▶ What you need to do
Reproduce each of the following lines without alteration.

Dataset records:

※ ※ ※

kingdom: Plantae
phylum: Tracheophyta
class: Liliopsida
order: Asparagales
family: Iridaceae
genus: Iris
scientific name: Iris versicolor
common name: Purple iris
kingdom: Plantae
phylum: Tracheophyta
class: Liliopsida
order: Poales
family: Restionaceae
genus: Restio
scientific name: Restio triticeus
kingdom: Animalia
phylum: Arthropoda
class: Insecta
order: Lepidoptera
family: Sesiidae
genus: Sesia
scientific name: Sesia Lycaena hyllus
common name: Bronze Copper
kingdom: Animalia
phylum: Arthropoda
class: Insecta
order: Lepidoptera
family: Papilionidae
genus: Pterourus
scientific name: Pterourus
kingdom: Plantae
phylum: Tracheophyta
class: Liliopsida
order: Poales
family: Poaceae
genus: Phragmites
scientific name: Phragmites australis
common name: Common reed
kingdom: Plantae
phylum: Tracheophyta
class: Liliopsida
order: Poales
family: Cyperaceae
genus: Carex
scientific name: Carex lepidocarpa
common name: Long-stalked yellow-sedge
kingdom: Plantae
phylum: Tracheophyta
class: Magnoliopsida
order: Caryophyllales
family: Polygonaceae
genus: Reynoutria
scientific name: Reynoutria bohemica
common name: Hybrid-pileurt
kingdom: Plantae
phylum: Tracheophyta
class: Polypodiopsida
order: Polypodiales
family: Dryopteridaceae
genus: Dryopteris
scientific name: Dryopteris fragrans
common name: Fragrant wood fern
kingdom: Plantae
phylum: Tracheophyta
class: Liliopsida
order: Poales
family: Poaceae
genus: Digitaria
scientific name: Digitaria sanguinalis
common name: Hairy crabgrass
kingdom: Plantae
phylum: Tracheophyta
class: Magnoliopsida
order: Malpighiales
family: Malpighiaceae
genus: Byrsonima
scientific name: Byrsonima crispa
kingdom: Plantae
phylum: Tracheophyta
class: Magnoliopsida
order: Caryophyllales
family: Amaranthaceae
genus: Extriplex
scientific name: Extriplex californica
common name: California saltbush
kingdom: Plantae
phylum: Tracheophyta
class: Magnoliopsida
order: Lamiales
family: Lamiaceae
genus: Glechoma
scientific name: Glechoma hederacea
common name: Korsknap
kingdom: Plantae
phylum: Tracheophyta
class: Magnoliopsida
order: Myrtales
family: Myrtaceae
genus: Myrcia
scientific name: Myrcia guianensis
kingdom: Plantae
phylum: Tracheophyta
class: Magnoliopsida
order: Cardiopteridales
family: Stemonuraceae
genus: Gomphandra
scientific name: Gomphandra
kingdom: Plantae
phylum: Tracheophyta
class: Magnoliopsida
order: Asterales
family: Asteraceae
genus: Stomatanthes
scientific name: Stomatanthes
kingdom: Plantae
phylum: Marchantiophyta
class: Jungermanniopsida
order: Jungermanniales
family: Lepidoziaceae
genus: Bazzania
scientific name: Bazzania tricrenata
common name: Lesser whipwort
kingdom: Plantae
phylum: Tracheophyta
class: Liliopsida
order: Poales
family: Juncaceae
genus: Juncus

※ ※ ※

▶ Output below
kingdom: Plantae
phylum: Tracheophyta
class: Liliopsida
order: Asparagales
family: Iridaceae
genus: Iris
scientific name: Iris versicolor
common name: Purple iris
kingdom: Plantae
phylum: Tracheophyta
class: Liliopsida
order: Poales
family: Restionaceae
genus: Restio
scientific name: Restio triticeus
kingdom: Animalia
phylum: Arthropoda
class: Insecta
order: Lepidoptera
family: Sesiidae
genus: Sesia
scientific name: Sesia Lycaena hyllus
common name: Bronze Copper
kingdom: Animalia
phylum: Arthropoda
class: Insecta
order: Lepidoptera
family: Papilionidae
genus: Pterourus
scientific name: Pterourus
kingdom: Plantae
phylum: Tracheophyta
class: Liliopsida
order: Poales
family: Poaceae
genus: Phragmites
scientific name: Phragmites australis
common name: Common reed
kingdom: Plantae
phylum: Tracheophyta
class: Liliopsida
order: Poales
family: Cyperaceae
genus: Carex
scientific name: Carex lepidocarpa
common name: Long-stalked yellow-sedge
kingdom: Plantae
phylum: Tracheophyta
class: Magnoliopsida
order: Caryophyllales
family: Polygonaceae
genus: Reynoutria
scientific name: Reynoutria bohemica
common name: Hybrid-pileurt
kingdom: Plantae
phylum: Tracheophyta
class: Polypodiopsida
order: Polypodiales
family: Dryopteridaceae
genus: Dryopteris
scientific name: Dryopteris fragrans
common name: Fragrant wood fern
kingdom: Plantae
phylum: Tracheophyta
class: Liliopsida
order: Poales
family: Poaceae
genus: Digitaria
scientific name: Digitaria sanguinalis
common name: Hairy crabgrass
kingdom: Plantae
phylum: Tracheophyta
class: Magnoliopsida
order: Malpighiales
family: Malpighiaceae
genus: Byrsonima
scientific name: Byrsonima crispa
kingdom: Plantae
phylum: Tracheophyta
class: Magnoliopsida
order: Caryophyllales
family: Amaranthaceae
genus: Extriplex
scientific name: Extriplex californica
common name: California saltbush
kingdom: Plantae
phylum: Tracheophyta
class: Magnoliopsida
order: Lamiales
family: Lamiaceae
genus: Glechoma
scientific name: Glechoma hederacea
common name: Korsknap
kingdom: Plantae
phylum: Tracheophyta
class: Magnoliopsida
order: Myrtales
family: Myrtaceae
genus: Myrcia
scientific name: Myrcia guianensis
kingdom: Plantae
phylum: Tracheophyta
class: Magnoliopsida
order: Cardiopteridales
family: Stemonuraceae
genus: Gomphandra
scientific name: Gomphandra
kingdom: Plantae
phylum: Tracheophyta
class: Magnoliopsida
order: Asterales
family: Asteraceae
genus: Stomatanthes
scientific name: Stomatanthes
kingdom: Plantae
phylum: Marchantiophyta
class: Jungermanniopsida
order: Jungermanniales
family: Lepidoziaceae
genus: Bazzania
scientific name: Bazzania tricrenata
common name: Lesser whipwort
kingdom: Plantae
phylum: Tracheophyta
class: Liliopsida
order: Poales
family: Juncaceae
genus: Juncus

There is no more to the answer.